Neo is a free, open source (licensed under BSD-3) python library for electrophysiology data in python. It is only concerned with data representation and management and does not provide any analysis or visualization.
It supports importing data from 40 different formats, including closed source proprietary formats like Spike2, Plexon, AlphaOmega or BlackRock, as well as the ability to write the data into many (mostly open-source) formats. Besides this neo also provides functionality to directly write down the data formatted according to the neo internal structures using commonly used container formats like HDF5.
Therefore neo can be used in a variety of usecases, most importantly the unification of datasets in different formats (e.g. recorded using different proprietary software) into a common data representation. This allows for applying the same approach on the whole dataset with minimal to adjustments to the code.
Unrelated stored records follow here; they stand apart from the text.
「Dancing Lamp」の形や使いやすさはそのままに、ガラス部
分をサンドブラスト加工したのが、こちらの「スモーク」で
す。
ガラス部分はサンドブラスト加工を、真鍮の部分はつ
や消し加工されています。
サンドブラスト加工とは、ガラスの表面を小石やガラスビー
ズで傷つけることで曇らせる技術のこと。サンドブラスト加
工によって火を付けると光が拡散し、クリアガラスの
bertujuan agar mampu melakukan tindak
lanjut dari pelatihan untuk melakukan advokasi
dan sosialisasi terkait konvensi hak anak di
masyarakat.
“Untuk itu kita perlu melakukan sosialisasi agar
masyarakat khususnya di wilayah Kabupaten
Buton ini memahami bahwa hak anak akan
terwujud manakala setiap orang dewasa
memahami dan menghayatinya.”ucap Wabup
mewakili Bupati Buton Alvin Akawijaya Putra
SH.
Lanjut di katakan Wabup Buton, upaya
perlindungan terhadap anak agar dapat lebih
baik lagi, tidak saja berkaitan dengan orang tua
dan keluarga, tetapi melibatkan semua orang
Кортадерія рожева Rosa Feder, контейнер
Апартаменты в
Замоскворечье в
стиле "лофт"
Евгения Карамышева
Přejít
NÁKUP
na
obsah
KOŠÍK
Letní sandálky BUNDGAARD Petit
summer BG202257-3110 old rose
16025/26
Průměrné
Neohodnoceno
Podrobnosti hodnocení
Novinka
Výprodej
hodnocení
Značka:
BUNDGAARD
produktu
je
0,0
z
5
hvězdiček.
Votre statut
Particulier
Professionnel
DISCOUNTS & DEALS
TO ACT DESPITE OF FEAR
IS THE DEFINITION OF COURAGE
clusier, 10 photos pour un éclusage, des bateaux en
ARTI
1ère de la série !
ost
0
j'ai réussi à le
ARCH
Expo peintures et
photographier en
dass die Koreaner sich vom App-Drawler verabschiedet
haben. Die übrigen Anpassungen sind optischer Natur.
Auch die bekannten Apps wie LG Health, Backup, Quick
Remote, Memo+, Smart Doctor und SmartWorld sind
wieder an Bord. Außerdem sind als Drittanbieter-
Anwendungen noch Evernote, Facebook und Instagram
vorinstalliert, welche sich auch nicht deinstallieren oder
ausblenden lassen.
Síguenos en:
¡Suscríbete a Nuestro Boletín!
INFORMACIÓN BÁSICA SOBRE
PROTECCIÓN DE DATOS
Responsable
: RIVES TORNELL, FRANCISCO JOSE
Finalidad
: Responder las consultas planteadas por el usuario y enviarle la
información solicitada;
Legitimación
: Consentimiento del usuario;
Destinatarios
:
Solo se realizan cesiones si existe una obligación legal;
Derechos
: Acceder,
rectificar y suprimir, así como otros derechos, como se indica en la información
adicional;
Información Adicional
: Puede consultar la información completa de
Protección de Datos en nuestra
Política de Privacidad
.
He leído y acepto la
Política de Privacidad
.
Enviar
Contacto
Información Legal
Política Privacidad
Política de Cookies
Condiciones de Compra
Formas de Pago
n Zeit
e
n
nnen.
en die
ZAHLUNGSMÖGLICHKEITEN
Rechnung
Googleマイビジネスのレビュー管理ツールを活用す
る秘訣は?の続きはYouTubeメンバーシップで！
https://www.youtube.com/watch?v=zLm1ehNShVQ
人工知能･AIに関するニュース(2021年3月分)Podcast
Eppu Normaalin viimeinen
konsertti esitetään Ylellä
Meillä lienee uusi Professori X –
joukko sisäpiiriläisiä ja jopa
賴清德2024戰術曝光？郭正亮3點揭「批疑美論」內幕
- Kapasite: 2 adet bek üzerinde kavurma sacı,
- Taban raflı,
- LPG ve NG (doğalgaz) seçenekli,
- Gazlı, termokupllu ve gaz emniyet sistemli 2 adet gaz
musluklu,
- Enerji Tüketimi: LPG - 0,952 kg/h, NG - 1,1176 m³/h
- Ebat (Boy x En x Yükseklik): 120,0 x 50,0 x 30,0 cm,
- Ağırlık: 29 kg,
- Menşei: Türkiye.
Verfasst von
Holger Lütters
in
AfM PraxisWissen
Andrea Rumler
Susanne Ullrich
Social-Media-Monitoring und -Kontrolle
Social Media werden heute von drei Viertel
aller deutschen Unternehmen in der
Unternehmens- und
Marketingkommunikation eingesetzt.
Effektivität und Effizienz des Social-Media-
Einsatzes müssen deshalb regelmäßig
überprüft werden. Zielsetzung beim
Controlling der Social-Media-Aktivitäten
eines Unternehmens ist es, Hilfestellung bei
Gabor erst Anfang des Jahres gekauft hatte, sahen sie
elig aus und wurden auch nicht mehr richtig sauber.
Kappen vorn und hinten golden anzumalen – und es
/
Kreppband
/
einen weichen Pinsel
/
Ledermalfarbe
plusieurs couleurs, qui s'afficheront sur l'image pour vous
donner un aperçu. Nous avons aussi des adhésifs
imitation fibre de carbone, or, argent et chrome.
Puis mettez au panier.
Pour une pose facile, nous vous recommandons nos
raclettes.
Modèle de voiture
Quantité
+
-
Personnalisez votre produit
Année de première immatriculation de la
Neo represents data in three kinds of objects. The first one are data objects. These represent raw data like the analog signal, discrete events, or spikes (either binary like events or including the waveform). These objects are implemented using the quantity package, which is based of numpy and represents numpy arrays with additional meta data such as the units of the data. As numpy is the quasi standard for numerical analysis in python, this allows to plug the neo data objects directly into data analysis algorithms or plotting libraries like matplotlib, all the while the quantity package ensures data consistency.
These data objects are stored within container objects, and form a small hierarchy of Blocks containing Segments containing the data objects. A segment contains all the data that has the same clock (this does not imply the same sampling rate, start or end time for each data). A segment can therefore be thought of as representing a trial, run or recording. A Block contains multiple segments and as well as groupings (see below) and does not necessarily require a common clock. While it can often be thought of as an recording session, in many cases one import just represents one block (e.g. a spike file will always produce one block with segments representing different recordings/recording segments).
Lastly there are groupings. These can be used to link data objects of different segments together, e.g. to relate the output of the same neurons from multiple recordings (segments) together, representing regions of interest, or linking and annotating different analog signals as logical or physical channels.
Besides this does neo also support the annotation of information on every level, allowing to mark features, link data or simply if you want to store a poem next to your favorite MNG data.
The current approach implements a custom written format to import the data where analog signals are represented as lists of floats and spikes (action potations) are extracted as lists of ActionPotentials, a class containing the spike analog signal as a list of float and some meta data. All of the current functionality is already provided by neo. In fact, our current format can easily be created from a neo segment, making it a strict subset of the capabilities of the neo format.
Besides not being worse than the current format, neo provides a few advantages. Through the usage of numpy neos representation of the data is more efficient. Numpy avoids unnecessary conversions and allows for lazy operations on the data, while the current list approach requires copying of the data multiple times. Besides this, for formats applicable (and if implemented by the importer) neo supports lazy loading, meaning single objects (e.g. signal channels) can be loaded from the file without loading all the other objects, which could potentially massively save up performance. Aside the technical benefits, there is of course also the benefit that we get importers for 40 different file formats without much effort when using neo, while the current approach has to implement all required importers manually. In the case of Spike2, for which we also have an importer, the neo importer reads the binary spike2 format with all the metadata contained in it. Our importer is restricted to the CSV export, only getting the channel names and values of channels selected for export. While not only adding another step, a lot of information is lost, and even if it was exported.
There are also a few downsides to using neo. The most important one is the effort of writing an importer. Even though neo is build such that not all features have to be supported by all importers (as not all formats include all the information), both the effort of writing a neo importer as well as the effort to learn how to write a neo importer is much greater than with the current very simple format. This is a little bit mitigated by the fact that neo has an example importer for explaining the API as well as a pretty decent documentation, but after all, providing more features requires more work. The second issue is that while the datatypes provided by neo are the same across all supported importers, how these datatypes are used is (intentionally) left quite open to the implementation. An importer can decide the semantics behind what a Block or Segment in that data represents completely by itself, decide which features to implement (e.g. if spikes are represented by waveforms or simply binary events) or what groupings to created. While this is necessary to support such a vast variety of formats, as each tool and format might emphasize different things, this might also require some additional work when importing the data to unify the loaded data from different sources (e.g. by creating missing groups if an importer does not create them automatically).